Just as Victor Gruen and A. Alfred Taubman’s shopping malls produced the American suburban shopper (Gladwell 2004, the Galleria produced Frank Zappa’s Valley Girl (Zappa 1995/1982), and blue-light specials produced the Kmart shopper, Wal-Mart’s strategy of low prices has brought into being the “Big Middle” segment (Connolly 2004). Some, including Wal-Mart’s own strategists, erroneously predicted a premature slowdown in Wal-Mart’s growth (The Economist 2004; Moore 1993), but the “Wheel of Retailing” (Hollander 1960) has yet to turn against the company’s low-price strategy, and dramatic growth continues. Naturally, Wal-Mart and its many suppliers want to know how long this growth can be sustained and therefore pose tactical questions: How can we stimulate Big Middle consumers to spend? What are their buying triggers? These questions interest all who serve not only the Big Middle but other shopping segments as well.

Researchers have proposed several kinds of answers. In this editorial, I suggest that emerging directions of interest to retail researchers should be based more generally on consumer culture theory (CCT; Arnould and Thompson 2005). By capturing the motivating social and cultural contexts of retail patronage and purchase behaviors and the myriad factors beyond the immediate retail purchase decision and buying context that influence consumer behaviors, CCT complements the primary focus of behavioral decision theory and social cognition research on the purchase context (see Blattberg, Briesch, and Fox 1995; Tellis and Zuyfryden 1995; Uncles, Ehrenberg, and Hammond 1995).

For example, CCT highlights that people engage in shopping to realize a variety of projects[i] for which they deploy their own economic, social, and ideological resources (Arnould and Price 2000). As an illustration, Haytko and Baker (2004) demonstrate how American teenaged girls use mall shopping primarily to pursue conventional social projects. Most trips include companions, and the companion choice structures the trip trajectory and specific goals.
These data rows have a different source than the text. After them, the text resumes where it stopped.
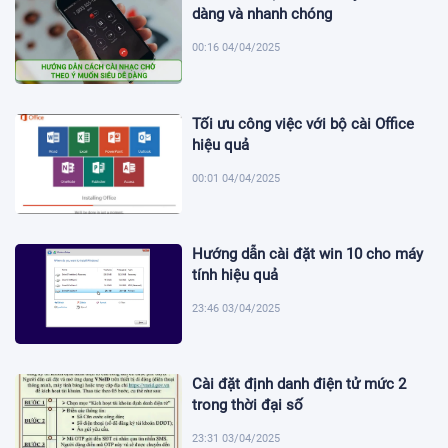
dàng và nhanh chóng
00:16 04/04/2025
Tối ưu công việc với bộ cài Office
hiệu quả
00:01 04/04/2025
Hướng dẫn cài đặt win 10 cho máy
tính hiệu quả
23:46 03/04/2025
Cài đặt định danh điện tử mức 2
trong thời đại số
23:31 03/04/2025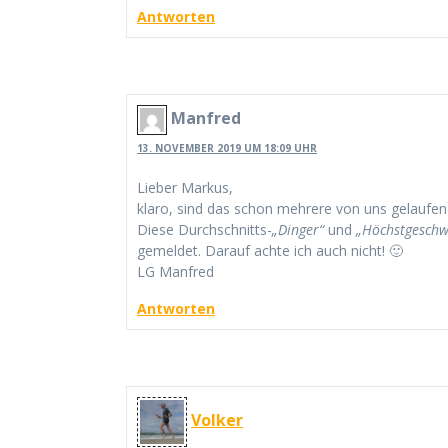
Antworten
Manfred
13. NOVEMBER 2019 UM 18:09 UHR
Lieber Markus,
klaro, sind das schon mehrere von uns gelaufen
Diese Durchschnitts-
„Dinger“
und
„Höchstgeschw
gemeldet. Darauf achte ich auch nicht! 🙂
LG Manfred
Antworten
Volker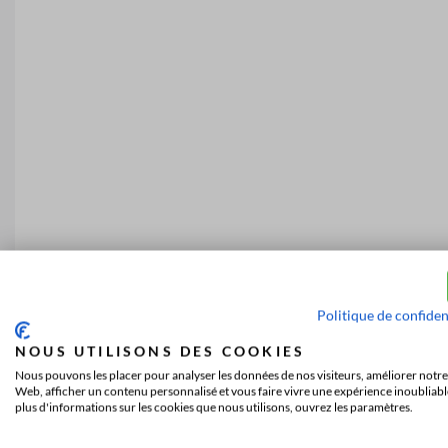
Politique de confiden
NOUS UTILISONS DES COOKIES
Nous pouvons les placer pour analyser les données de nos visiteurs, améliorer notre 
Web, afficher un contenu personnalisé et vous faire vivre une expérience inoubliabl
plus d'informations sur les cookies que nous utilisons, ouvrez les paramètres.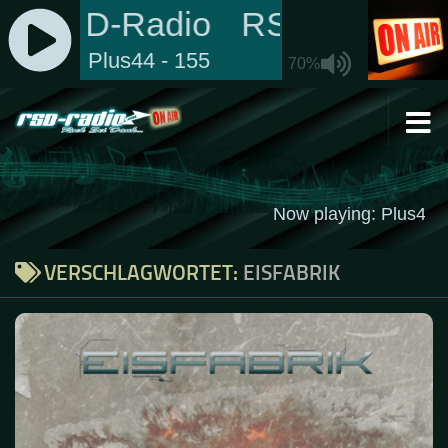
Zum Inhalt springen
VERSCHLAGWORTET:
EISFABRIK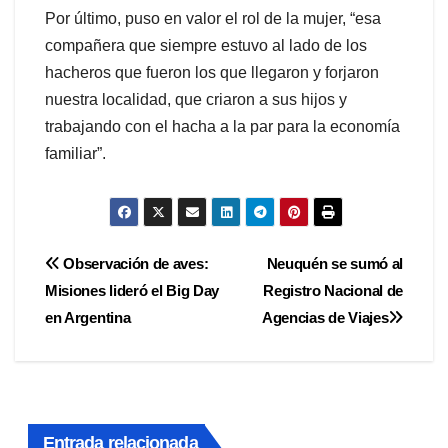
Por último, puso en valor el rol de la mujer, “esa
compañera que siempre estuvo al lado de los
hacheros que fueron los que llegaron y forjaron
nuestra localidad, que criaron a sus hijos y
trabajando con el hacha a la par para la economía
familiar”.
Navegación
Observación de aves:
Neuquén se sumó al
Misiones lideró el Big Day
Registro Nacional de
de
en Argentina
Agencias de Viajes
entradas
Entrada relacionada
The experience of bonding with employees and other shopper friends, as well as interacting with peer strangers (i.e., playful communing and socializing; Holt 1995), leads to an accrual of social resources, a key outcome. For many trips, purchase is secondary. Fischer and Arnold (1990) show that women who spend more time accounting and evaluating their purchases (Holt 1995) while Christmas-gift shopping reinforce their larger social networks and express their traditional gender orientations. That is, they accrue both identity and social resources.

These studies make the point that retailers offer consumers a variety of resources that can use to accomplish such projects. The purpose of a CCT-based approach to retailing is to account for this cocreation, namely, how consumers deploy cultural resources to accomplish the pursuit of their projects, aided by retailer-provided resources. In a CCT framework, the question of what triggers Big Middle purchase behavior is translated into other research questions: What Big Middle customer projects do retailer-provided resources animate? How can retailers align their offerings to invigorate these projects more effectively? What broader purposes animate Big Middle shoppers, and to what purposes do they put the items they cart home from such retailers?

Although the answers to these questions remain unclear, I propose a framework of further research into Big Middle retailing and outline some questions that may help shed some light on the link between consumers’ projects and retailing as a field of cultural resources. In this article, I review resource theory, and then suggest some of the purposes that retail-provided cultural resources present to consumers, along with some types of these resources. After raising the question of how customers animate these firm-supplied resources, I finally suggest a resource-based way of thinking about retail evolution.